We should consult science to settle the issue, but it turns out that the nutritional science of the last few decades has been seriously compromised.  It has been discovered that back in the 1960s, the sugar industry paid all-too-human scientists from Harvard large amounts of money to shift nutritional blame from sugar to fats.  Those studies have continued to influence other studies, which build upon them.  The scientists, who are now deceased, include one who helped draft the government’s dietary guidelines.

From Anahad O’Connor, How the Sugar Industry Shifted Blame to Fat – The New York Times:

The sugar industry paid scientists in the 1960s to downplay the link between sugar and heart disease and promote saturated fat as the culprit instead, newly released historical documents show.

The internal sugar industry documents, recently discovered by a researcher at the University of California, San Francisco, and published Monday in JAMA Internal Medicine, suggest that five decades of research into the role of nutrition and heart disease — including many of today’s dietary recommendations — may have been largely shaped by the sugar industry.

“They were able to derail the discussion about sugar for decades,” said Stanton Glantz, a professor of medicine at U.C.S.F. and an author of the new JAMA paper.

The documents show that a trade group called the Sugar Research Foundation, known today as the Sugar Association, paid three Harvard scientists the equivalent of about $50,000 in today’s dollars to publish a 1967 review of sugar, fat and heart research. The studies used in the review were handpicked by the sugar group, and the article, which was published in the prestigious New England Journal of Medicine, minimized the link between sugar and heart health and cast aspersions on the role of saturated fat.

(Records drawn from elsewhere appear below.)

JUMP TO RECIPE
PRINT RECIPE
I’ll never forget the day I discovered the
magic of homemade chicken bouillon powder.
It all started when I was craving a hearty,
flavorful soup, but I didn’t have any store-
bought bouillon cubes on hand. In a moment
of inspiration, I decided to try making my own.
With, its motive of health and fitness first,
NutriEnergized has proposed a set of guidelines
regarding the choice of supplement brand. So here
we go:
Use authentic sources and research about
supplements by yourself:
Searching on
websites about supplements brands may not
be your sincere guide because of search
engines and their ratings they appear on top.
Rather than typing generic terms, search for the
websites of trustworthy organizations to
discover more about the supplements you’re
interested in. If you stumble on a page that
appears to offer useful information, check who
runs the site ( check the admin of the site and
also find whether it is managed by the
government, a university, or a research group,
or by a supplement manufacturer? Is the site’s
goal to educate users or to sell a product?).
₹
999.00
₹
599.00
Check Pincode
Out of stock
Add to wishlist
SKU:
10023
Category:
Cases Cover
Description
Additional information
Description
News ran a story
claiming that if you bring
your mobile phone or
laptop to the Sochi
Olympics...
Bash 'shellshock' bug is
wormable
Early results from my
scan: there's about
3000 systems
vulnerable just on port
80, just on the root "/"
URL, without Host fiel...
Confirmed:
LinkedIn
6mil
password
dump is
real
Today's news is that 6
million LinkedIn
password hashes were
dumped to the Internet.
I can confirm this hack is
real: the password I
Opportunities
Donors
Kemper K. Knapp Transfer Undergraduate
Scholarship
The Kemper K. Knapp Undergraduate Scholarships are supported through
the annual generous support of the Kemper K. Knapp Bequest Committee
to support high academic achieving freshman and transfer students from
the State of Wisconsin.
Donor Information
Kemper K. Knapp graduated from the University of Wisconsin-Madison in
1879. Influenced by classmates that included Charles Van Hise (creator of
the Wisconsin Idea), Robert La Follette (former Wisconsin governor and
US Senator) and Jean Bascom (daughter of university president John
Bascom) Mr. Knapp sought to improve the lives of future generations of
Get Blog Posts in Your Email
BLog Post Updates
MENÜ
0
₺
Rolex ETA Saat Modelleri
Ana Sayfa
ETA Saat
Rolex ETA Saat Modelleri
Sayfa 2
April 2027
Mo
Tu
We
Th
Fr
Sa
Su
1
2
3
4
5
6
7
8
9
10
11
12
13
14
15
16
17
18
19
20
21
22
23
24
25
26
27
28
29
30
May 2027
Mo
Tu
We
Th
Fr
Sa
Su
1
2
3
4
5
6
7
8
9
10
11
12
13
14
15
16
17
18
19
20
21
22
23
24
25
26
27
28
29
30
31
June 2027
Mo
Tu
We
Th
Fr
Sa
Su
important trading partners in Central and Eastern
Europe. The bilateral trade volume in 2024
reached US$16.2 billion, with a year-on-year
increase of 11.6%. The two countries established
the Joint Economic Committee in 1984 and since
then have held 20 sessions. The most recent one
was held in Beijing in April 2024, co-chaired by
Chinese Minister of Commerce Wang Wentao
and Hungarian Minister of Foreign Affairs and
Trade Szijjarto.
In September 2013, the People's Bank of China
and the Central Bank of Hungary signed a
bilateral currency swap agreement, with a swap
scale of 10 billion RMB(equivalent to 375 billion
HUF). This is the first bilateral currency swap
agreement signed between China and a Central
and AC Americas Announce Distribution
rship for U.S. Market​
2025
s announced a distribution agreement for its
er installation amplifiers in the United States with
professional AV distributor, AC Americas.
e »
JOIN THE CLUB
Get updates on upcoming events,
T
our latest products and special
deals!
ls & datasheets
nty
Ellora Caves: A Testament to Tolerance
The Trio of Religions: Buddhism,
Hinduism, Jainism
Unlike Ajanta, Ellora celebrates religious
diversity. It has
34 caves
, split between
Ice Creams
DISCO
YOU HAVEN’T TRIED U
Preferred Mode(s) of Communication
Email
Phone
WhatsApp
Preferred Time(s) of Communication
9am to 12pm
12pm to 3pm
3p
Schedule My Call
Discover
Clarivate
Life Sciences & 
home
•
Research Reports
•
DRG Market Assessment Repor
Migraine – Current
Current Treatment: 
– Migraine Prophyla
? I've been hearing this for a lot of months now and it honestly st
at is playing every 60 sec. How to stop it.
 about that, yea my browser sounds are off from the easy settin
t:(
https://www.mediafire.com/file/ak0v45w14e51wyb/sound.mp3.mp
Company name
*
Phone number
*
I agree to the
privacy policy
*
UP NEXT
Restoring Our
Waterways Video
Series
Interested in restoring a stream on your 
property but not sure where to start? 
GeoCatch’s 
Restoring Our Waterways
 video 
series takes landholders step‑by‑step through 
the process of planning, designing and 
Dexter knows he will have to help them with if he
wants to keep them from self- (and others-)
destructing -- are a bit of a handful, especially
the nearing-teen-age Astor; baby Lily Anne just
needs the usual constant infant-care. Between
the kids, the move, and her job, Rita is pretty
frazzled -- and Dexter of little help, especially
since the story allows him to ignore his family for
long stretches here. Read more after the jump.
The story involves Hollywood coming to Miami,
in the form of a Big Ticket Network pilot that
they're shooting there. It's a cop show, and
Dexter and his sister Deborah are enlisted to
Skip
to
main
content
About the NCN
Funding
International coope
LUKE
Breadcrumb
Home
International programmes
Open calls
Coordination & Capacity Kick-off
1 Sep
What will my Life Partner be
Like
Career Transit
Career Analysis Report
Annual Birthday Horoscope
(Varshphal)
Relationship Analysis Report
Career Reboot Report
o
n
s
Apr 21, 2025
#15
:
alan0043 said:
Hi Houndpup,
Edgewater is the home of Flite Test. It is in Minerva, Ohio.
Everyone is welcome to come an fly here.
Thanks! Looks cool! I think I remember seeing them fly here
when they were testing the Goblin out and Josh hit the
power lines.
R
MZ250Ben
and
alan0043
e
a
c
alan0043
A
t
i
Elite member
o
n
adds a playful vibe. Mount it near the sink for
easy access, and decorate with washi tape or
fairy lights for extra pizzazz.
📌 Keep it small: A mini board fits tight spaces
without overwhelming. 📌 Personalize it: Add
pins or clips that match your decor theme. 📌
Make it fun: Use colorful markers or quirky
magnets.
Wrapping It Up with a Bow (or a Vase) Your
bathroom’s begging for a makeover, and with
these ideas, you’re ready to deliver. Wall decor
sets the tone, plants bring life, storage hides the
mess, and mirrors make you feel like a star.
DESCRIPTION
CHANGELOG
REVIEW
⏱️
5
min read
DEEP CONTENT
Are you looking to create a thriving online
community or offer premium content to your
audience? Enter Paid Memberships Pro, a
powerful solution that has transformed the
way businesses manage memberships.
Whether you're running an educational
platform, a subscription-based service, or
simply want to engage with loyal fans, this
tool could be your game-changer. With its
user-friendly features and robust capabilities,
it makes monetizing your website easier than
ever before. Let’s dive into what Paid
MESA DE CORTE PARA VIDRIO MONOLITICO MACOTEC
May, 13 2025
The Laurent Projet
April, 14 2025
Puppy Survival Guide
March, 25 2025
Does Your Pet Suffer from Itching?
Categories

The Harvard scientists and the sugar executives with whom they collaborated are no longer alive. One of the scientists who was paid by the sugar industry was D. Mark Hegsted, who went on to become the head of nutrition at the United States Department of Agriculture, where in 1977 he helped draft the forerunner to the federal government’s dietary guidelines. Another scientist was Fredrick J. Stare, the chairman of Harvard’s nutrition department.